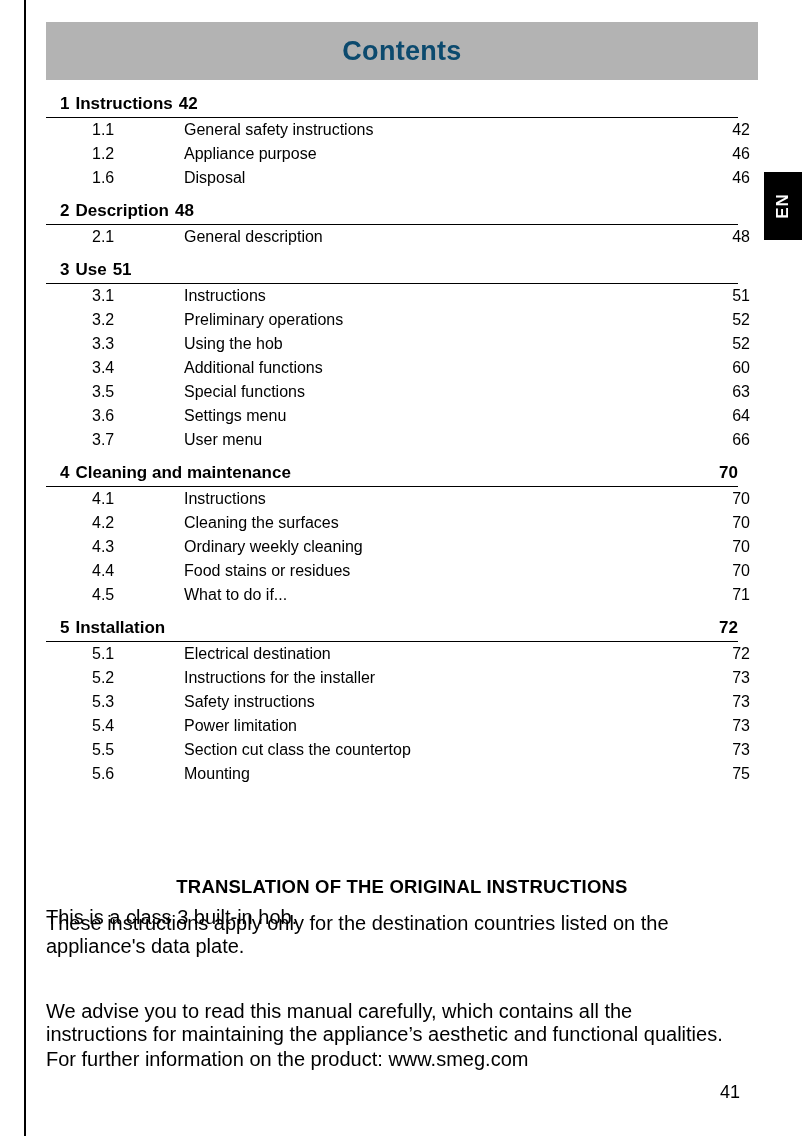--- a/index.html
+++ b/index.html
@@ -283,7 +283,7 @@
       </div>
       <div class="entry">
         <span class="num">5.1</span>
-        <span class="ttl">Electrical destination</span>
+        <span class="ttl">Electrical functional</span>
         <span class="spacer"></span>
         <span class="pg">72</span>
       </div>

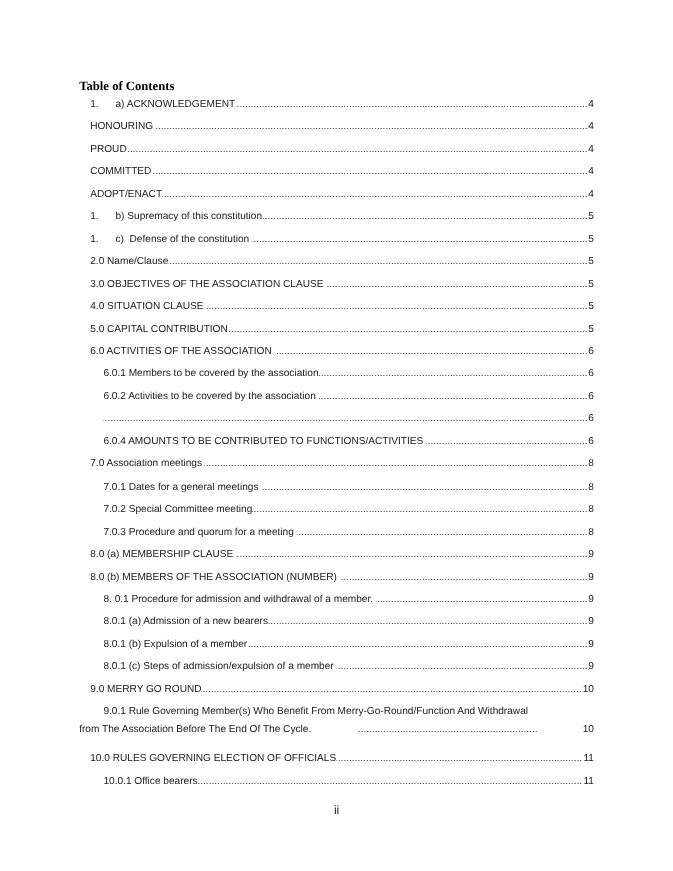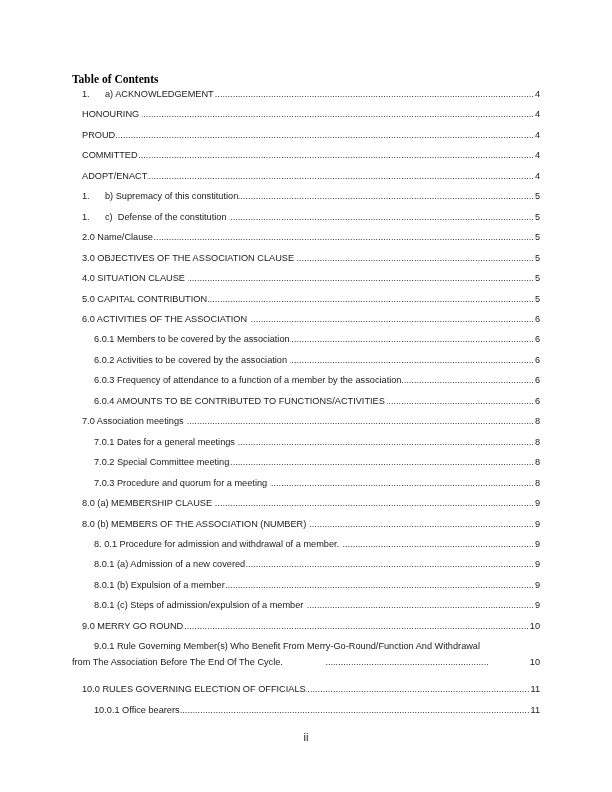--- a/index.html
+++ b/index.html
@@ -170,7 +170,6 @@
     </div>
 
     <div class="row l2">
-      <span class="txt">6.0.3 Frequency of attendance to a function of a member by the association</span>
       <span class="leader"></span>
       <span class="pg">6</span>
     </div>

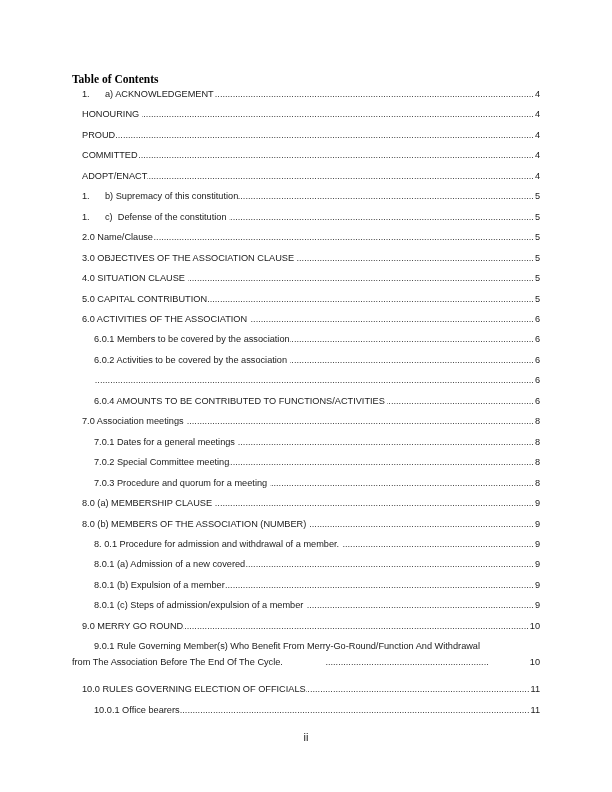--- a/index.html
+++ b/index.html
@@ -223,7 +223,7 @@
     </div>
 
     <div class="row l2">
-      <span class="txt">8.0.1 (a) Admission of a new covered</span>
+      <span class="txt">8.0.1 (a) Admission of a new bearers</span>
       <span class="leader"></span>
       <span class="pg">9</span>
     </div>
-=-=-=-=-
About this exercise: Write out the data above in full and exactly, but not the pictures.

Solution for this task:
--- a/index.html
+++ b/index.html
@@ -283,7 +283,7 @@
       </div>
       <div class="entry">
         <span class="num">5.1</span>
-        <span class="ttl">Electrical destination</span>
+        <span class="ttl">Electrical functional</span>
         <span class="spacer"></span>
         <span class="pg">72</span>
       </div>

--- a/index.html
+++ b/index.html
@@ -170,7 +170,6 @@
     </div>
 
     <div class="row l2">
-      <span class="txt">6.0.3 Frequency of attendance to a function of a member by the association</span>
       <span class="leader"></span>
       <span class="pg">6</span>
     </div>

--- a/index.html
+++ b/index.html
@@ -223,7 +223,7 @@
     </div>
 
     <div class="row l2">
-      <span class="txt">8.0.1 (a) Admission of a new covered</span>
+      <span class="txt">8.0.1 (a) Admission of a new bearers</span>
       <span class="leader"></span>
       <span class="pg">9</span>
     </div>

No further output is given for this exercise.